Por fim, cabe-me apenas dizer: sou filho do meu tempo e deste chão em que firmo os pés e deito raízes. Daqui, de uma localidade triplamente periférica[7], falo do Brasil para o Brasil. A ciência não se me afigura como instrumento de fuga da realidade social. Muito ao contrário. É através dela que procuro compreender e tomar parte nos conflitos sociais que a conformam. Escrever na primeira pessoa do plural[8] é, a um só tempo, uma opção gramatical, epistêmica e política. Julgo que não poderia fazer coisa diferente neste momento em que a luta de classes e grupos vai assumindo, paulatinamente, feições de guerra e por isso funde-se, de maneira dramática, à defesa da própria vida.

 Israel Souza

07/03/2021



[1] Os versos são da canção É o que me interessa, composição de Lenine e Dudu falcão.

[2] A dimensão farsesca da antipolítica diz respeito ao aspecto ideológico do fenômeno.

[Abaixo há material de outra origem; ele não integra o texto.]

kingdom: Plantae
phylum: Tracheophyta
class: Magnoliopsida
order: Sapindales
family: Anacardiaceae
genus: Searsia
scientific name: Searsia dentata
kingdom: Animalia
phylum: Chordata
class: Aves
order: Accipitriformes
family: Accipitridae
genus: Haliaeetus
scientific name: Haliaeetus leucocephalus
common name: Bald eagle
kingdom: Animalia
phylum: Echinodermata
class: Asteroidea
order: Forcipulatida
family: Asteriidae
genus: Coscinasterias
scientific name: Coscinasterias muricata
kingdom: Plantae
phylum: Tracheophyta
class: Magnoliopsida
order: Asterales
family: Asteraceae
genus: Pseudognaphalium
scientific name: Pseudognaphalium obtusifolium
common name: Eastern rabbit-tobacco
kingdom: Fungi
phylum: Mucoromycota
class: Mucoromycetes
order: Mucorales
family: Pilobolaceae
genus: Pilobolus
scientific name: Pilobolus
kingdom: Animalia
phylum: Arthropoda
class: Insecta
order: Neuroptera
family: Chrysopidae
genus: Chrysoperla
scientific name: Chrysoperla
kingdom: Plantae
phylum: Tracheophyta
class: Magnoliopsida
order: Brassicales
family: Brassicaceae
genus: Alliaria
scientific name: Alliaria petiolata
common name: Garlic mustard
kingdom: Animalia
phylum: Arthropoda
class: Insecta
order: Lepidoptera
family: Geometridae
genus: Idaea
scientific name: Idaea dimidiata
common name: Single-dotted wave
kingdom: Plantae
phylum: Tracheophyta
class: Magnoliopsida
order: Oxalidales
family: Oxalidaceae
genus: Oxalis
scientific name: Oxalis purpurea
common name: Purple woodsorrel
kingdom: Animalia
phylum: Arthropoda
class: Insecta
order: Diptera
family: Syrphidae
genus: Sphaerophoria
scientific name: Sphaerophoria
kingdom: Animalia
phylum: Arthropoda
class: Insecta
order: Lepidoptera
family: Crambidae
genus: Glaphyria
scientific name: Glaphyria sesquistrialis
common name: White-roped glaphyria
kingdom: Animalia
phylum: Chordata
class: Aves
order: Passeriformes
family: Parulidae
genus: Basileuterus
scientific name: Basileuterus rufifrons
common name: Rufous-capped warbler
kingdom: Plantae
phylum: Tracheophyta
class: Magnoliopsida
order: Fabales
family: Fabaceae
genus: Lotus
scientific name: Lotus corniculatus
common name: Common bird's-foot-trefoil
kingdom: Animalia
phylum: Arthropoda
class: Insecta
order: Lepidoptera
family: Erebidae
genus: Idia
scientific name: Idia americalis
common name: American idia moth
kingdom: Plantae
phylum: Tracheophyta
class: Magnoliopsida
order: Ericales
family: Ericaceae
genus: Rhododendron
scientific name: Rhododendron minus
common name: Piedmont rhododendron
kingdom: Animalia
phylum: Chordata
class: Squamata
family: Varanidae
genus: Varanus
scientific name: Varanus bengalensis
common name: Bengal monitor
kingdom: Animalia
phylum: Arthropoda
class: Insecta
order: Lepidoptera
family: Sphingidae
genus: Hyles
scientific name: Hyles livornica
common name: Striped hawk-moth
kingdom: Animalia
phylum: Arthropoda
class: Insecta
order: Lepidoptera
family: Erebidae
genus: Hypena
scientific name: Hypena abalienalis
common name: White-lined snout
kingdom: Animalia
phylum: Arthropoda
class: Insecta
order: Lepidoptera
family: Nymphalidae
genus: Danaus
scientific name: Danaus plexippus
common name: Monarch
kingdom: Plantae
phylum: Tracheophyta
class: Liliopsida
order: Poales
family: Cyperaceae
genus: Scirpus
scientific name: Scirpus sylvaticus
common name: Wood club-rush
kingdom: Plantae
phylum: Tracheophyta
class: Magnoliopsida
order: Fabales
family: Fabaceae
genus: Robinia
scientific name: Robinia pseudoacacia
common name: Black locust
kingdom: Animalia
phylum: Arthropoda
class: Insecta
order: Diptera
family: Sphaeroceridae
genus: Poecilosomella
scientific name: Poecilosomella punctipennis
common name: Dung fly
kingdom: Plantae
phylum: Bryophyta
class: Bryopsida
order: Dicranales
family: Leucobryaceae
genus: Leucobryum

Como tal, de modo nenhum, ela exclui a existência de convicções sinceras entre bolsonaristas. Não fosse assim, seria difícil explicar o fato de uns tantos entre eles, desrespeitando as regras de isolamento social, se exporem ao novo coronavírus. Como informam os meios de comunicação, muitos foram a óbito. Isso é mais que farsa e ignorância. Há convicções sinceras nesse meio. 

[3] Enquanto escrevemos estas palavras, a página de Aos fatos destaca que, em 794 dias como presidente, Bolsonaro deu 2547 declarações falsas ou distorcidas. São mais de 3 por dia. Disponível em: https://www.aosfatos.org/todas-as-declara%C3%A7%C3%B5es-de-bolsonaro/. Acesso em: 05 fev. 2021. A referida página faz esse levantamento diariamente.

[5] MARX, Karl e ENGELS, Friedrich. A ideologia alemã. São Paulo: Boitempo, 2007.

[6] MARX, Karl e ENGELS, Friedrich. Manifesto do partido comunista. São: Global, 2006.

[7] Moro em Cruzeiro do Sul, periferia do estado do Acre, que é periferia da Amazônia, que é, por sua vez, periferia do Brasil.

[8] Com a única exceção destes parágrafos últimos.